The main objective of this work is to verify if digital filters have the potential to produce relevant improvement in the signal-to-noise ratio on the ORANGE images. To generate the results, the following items were considered:

  • Simulation data will be generated as described in Sect. 3;

  • Track intensity will be swept by varying the parameter \(\alpha \) used in Eq. 5 through out the interval [0, 1], allowing to measure the performance of the applied filters for various levels of difficulty.;

  • Tracks were divided into three categories according to their width values: slim (width < 10 pixels), medium (10 \(\le \) width \(\le \) 20) and thick (width > 20 pixels);

  • The filters known as mean, Gaussian and median will be tested for a given range of mask window size;

  • The best mask window size will be found for each filter given a fixed false alarm level of 1% (or, equivalently, a background rejection of 99%).

  • Finally, the results will be given in terms of detection efficiency for a background rejection fixed to 99%, as mentioned above.

The left plot of Fig. 6 shows the detection efficiency for many values of \(\alpha \) and window size for slim tracks only. As it is possible to notice, when the windows size gets large, the linear filters have their performance degraded, not happening the same with the median filter.

The right plot of Fig. 6 shows the best detection efficiency curves achieved by the filters (which means that their best window sizes are used) and the one achieved when raw-data is directly used, without any image processing. The detection improvement offered by the filters are clear and the median filter has presented the best results since it is immune to outliers and salt-and-pepper noise, followed by the Gaussian filter.

Fig. 6.
figure 6

Detection efficiency for slim tracks.

Fig. 7.
figure 7

Detection efficiency for medium-width tracks.

Fig. 8.
figure 8

Detection efficiency for thick-width tracks.

The same analysis has been done for the medium-width and thick-width tracks as shown by Figs. 7 and 8. Similar conclusions can be made with slight differences:

  • The left plots show that the mean and Gaussian filters are less effected by the filter window size due to the thicker tracks width, but yet their performance are considerably degraded, differently from the median filter;

  • The right plots show that the best curves offered by the filters get better (moving to the left and getting more pronounced) for larger track widths.

  • The raw-data based method (only threshold) yields always the same performance, independent of track width.

  • The detection efficiency curves achieved by the linear filters get closer.

6 Conclusions

This work presents an initial proposal for constructing a simulation tool for modeling the ORANGE images for evaluation of image processing algorithms. The simulation tool was used to verify the importance of applying digital filters to the CYGNO images for improving their signal-to-noise ratio.

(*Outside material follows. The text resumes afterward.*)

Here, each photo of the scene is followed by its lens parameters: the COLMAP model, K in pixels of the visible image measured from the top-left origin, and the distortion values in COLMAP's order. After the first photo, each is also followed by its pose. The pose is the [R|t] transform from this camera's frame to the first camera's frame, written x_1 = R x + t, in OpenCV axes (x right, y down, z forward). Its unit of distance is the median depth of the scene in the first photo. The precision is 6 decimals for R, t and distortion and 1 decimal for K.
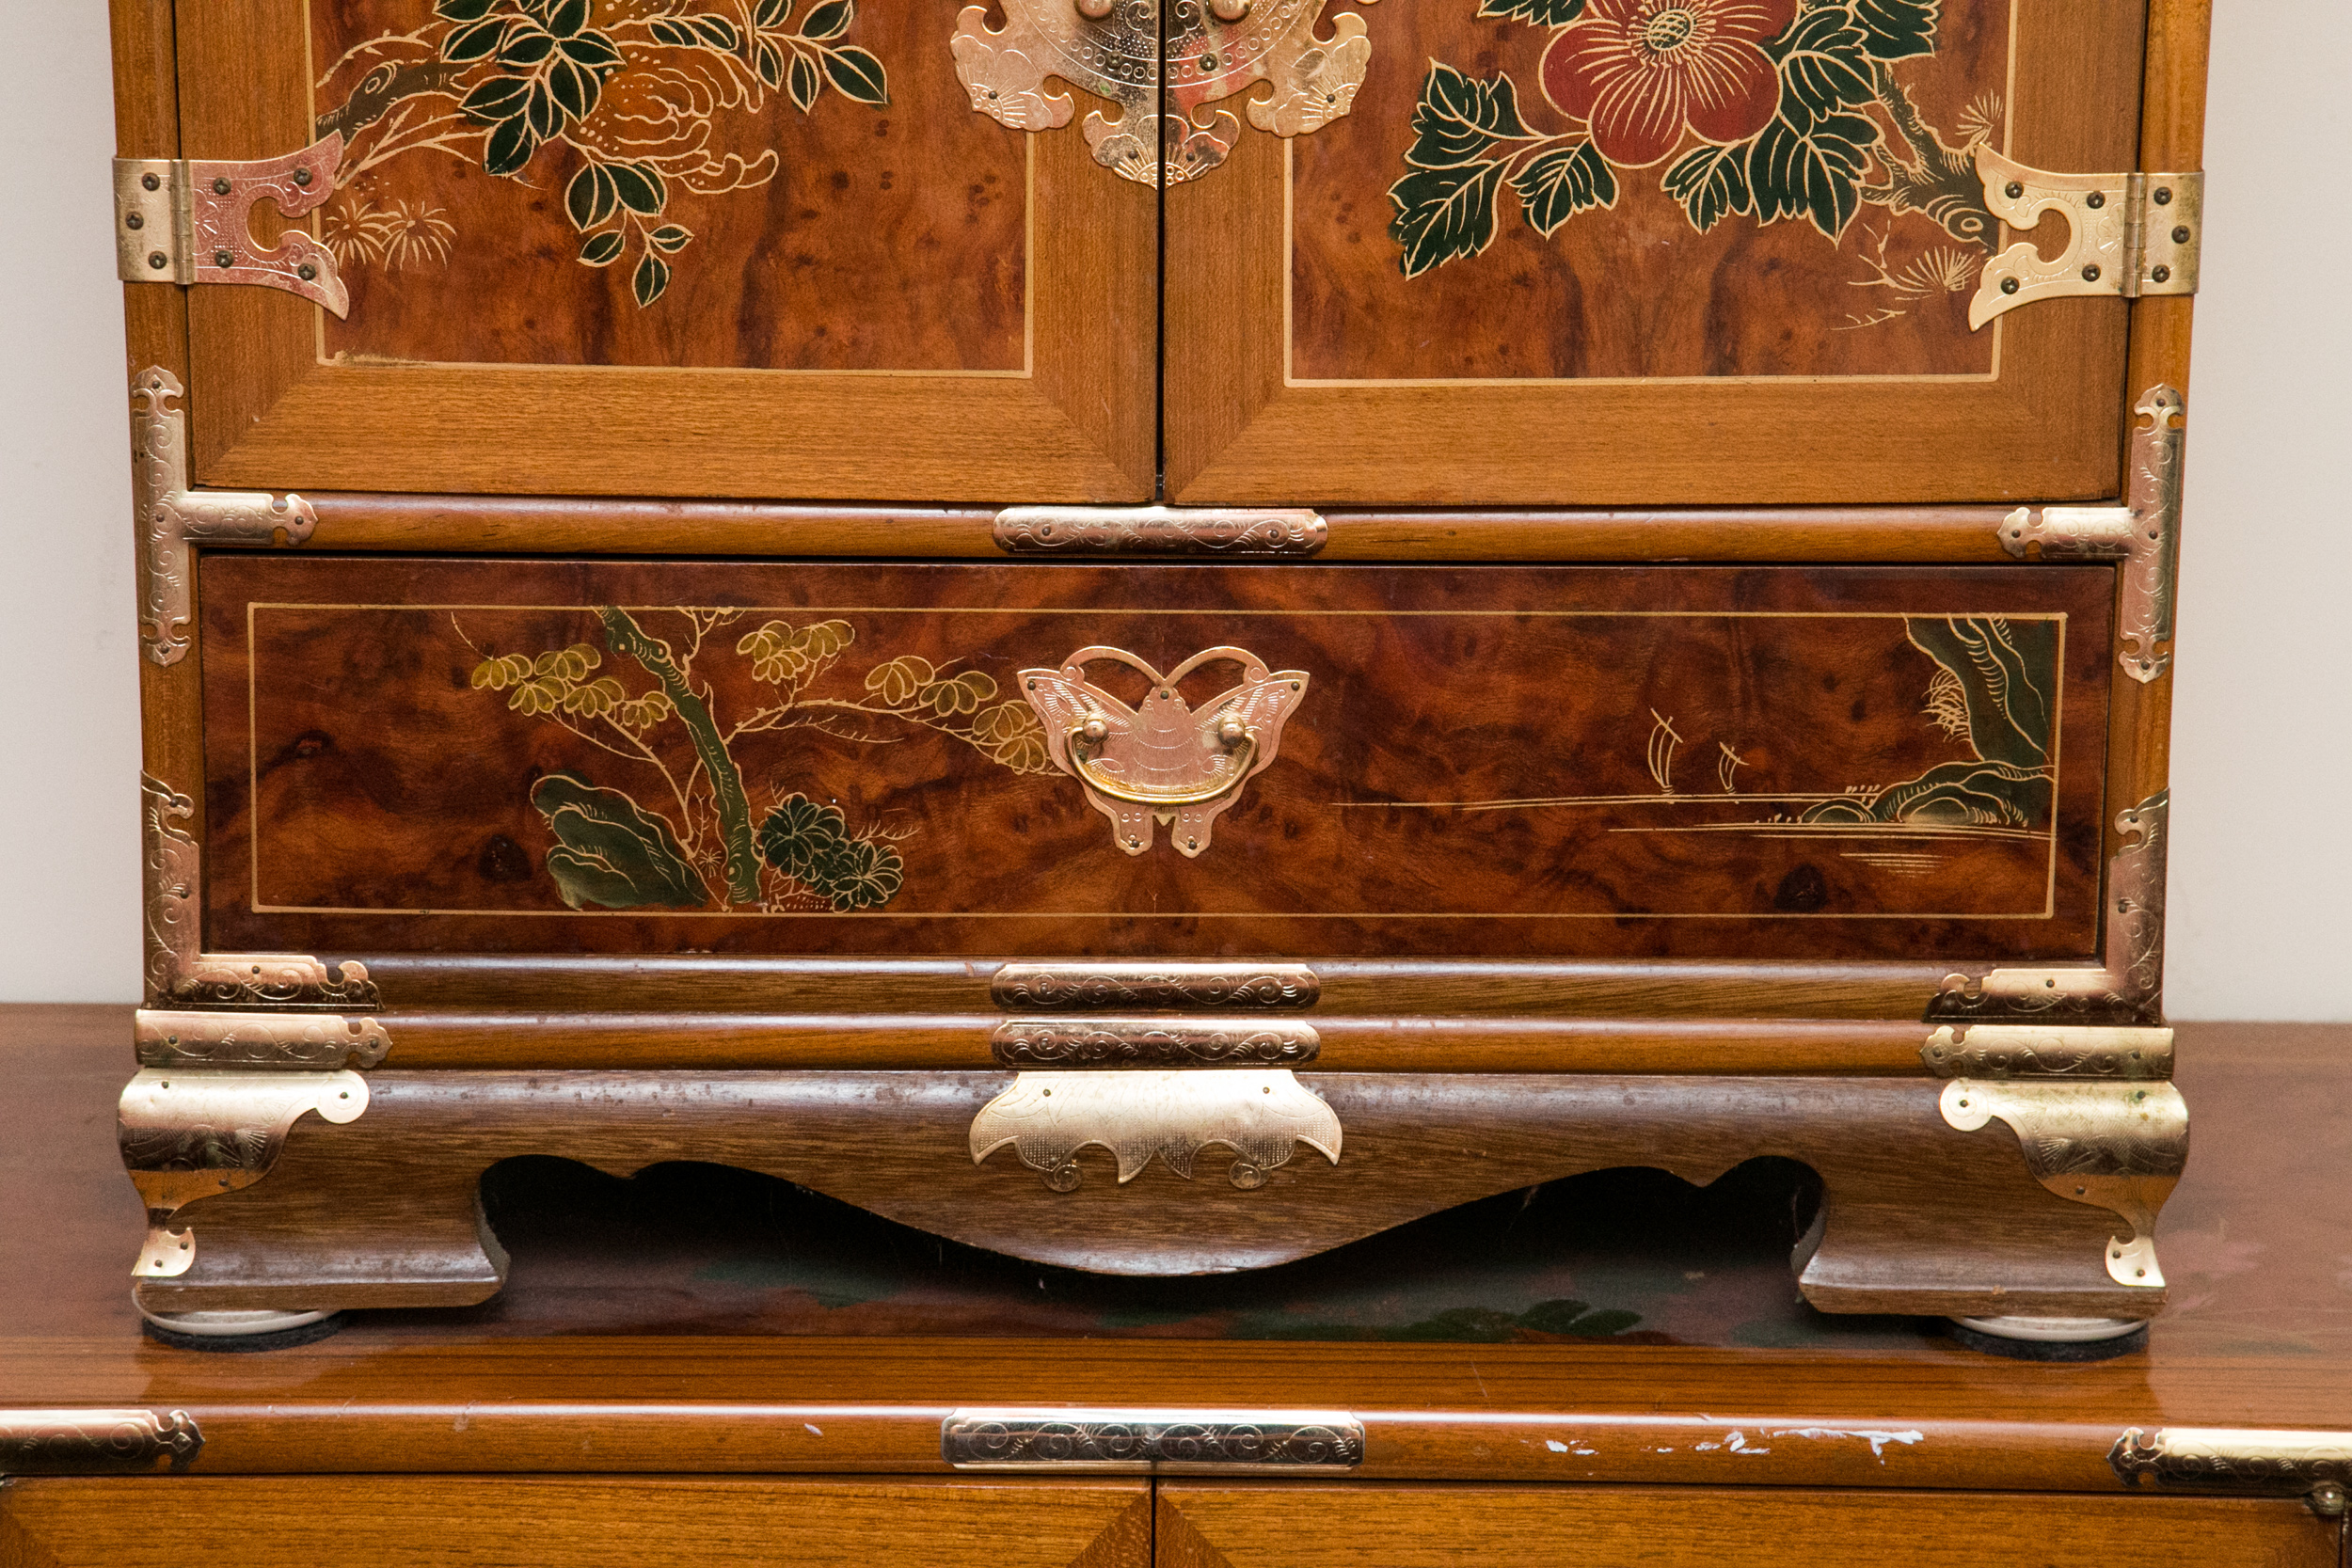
lens RADIAL K [[6554.0, 0, 1169.5], [0, 6554.0, 817.3], [0, 0, 1]] dist [0.607522, -0.432516]
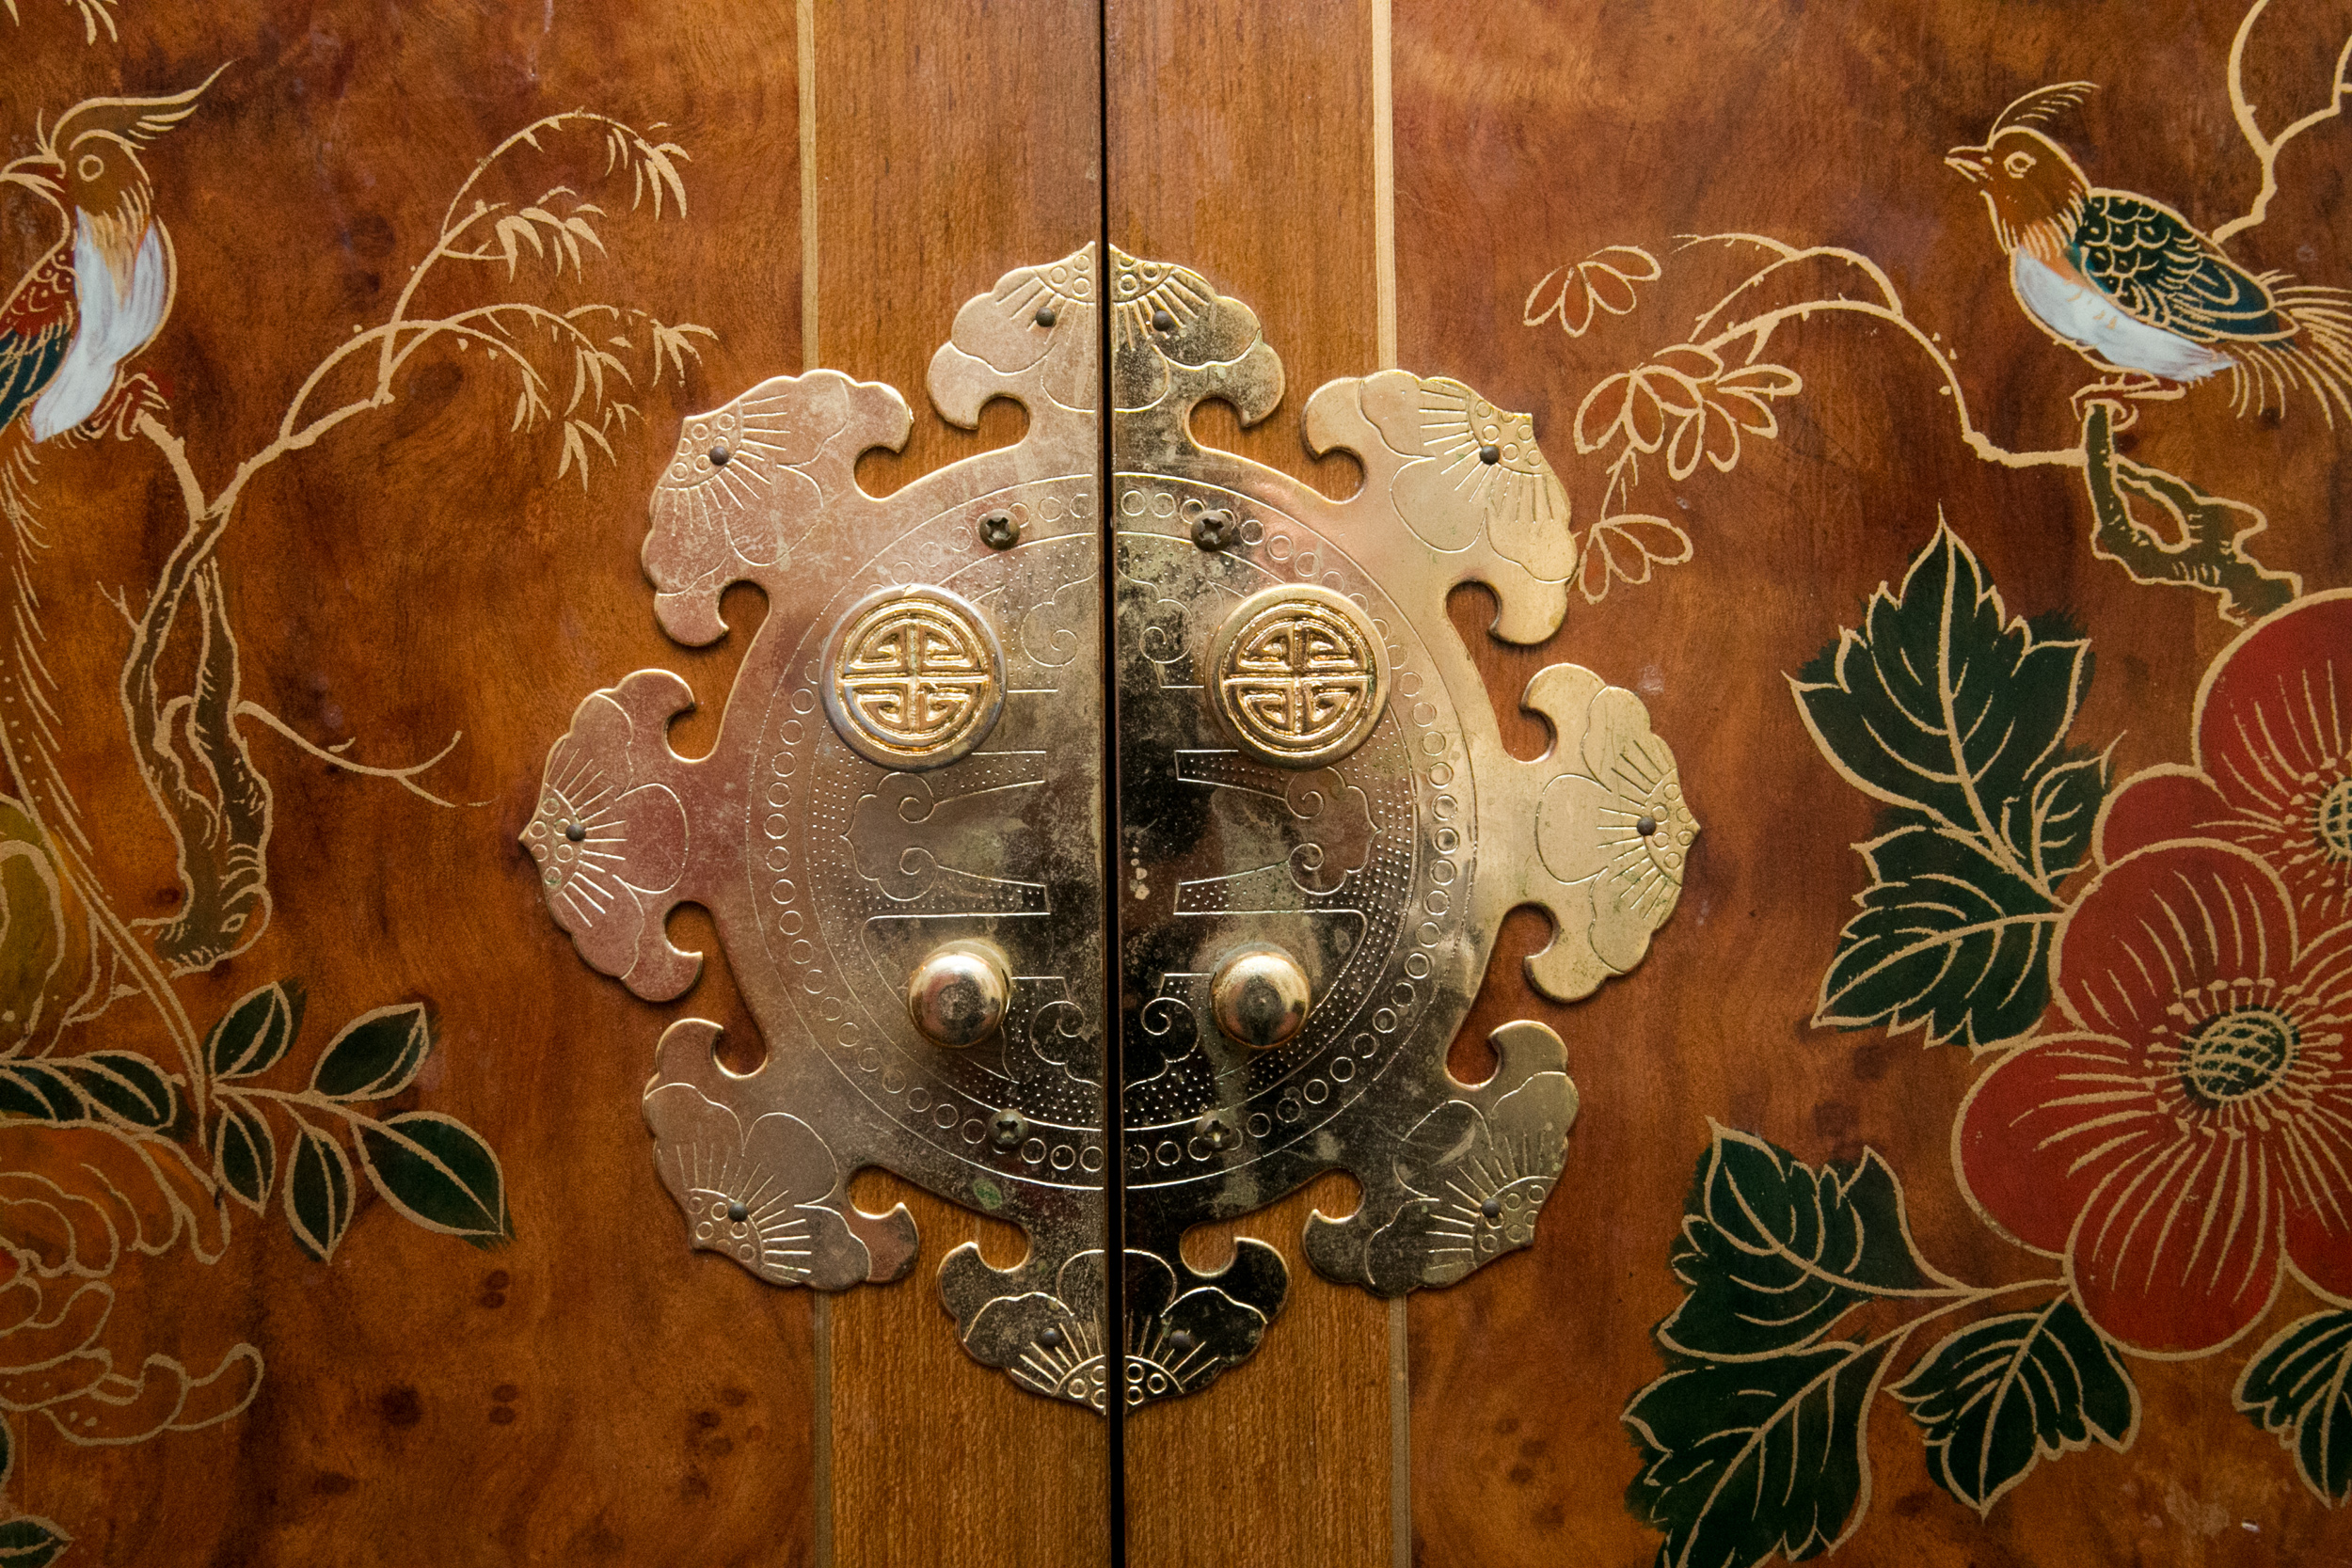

Looking at the achieved results, it was possible to observe that the application of a pre-processing algorithm to the CYGNO image may be a way to improve the signal efficiency, even using a high background rejection requirement. These results justify further studies on the subject. Nonetheless, since this was a first attend, the simulation tool is been studied and upgraded to generated tracks even more closed to the reality of the experiment, in order to keep evaluating the already implemented filtering algorithm and add more complex algorithms.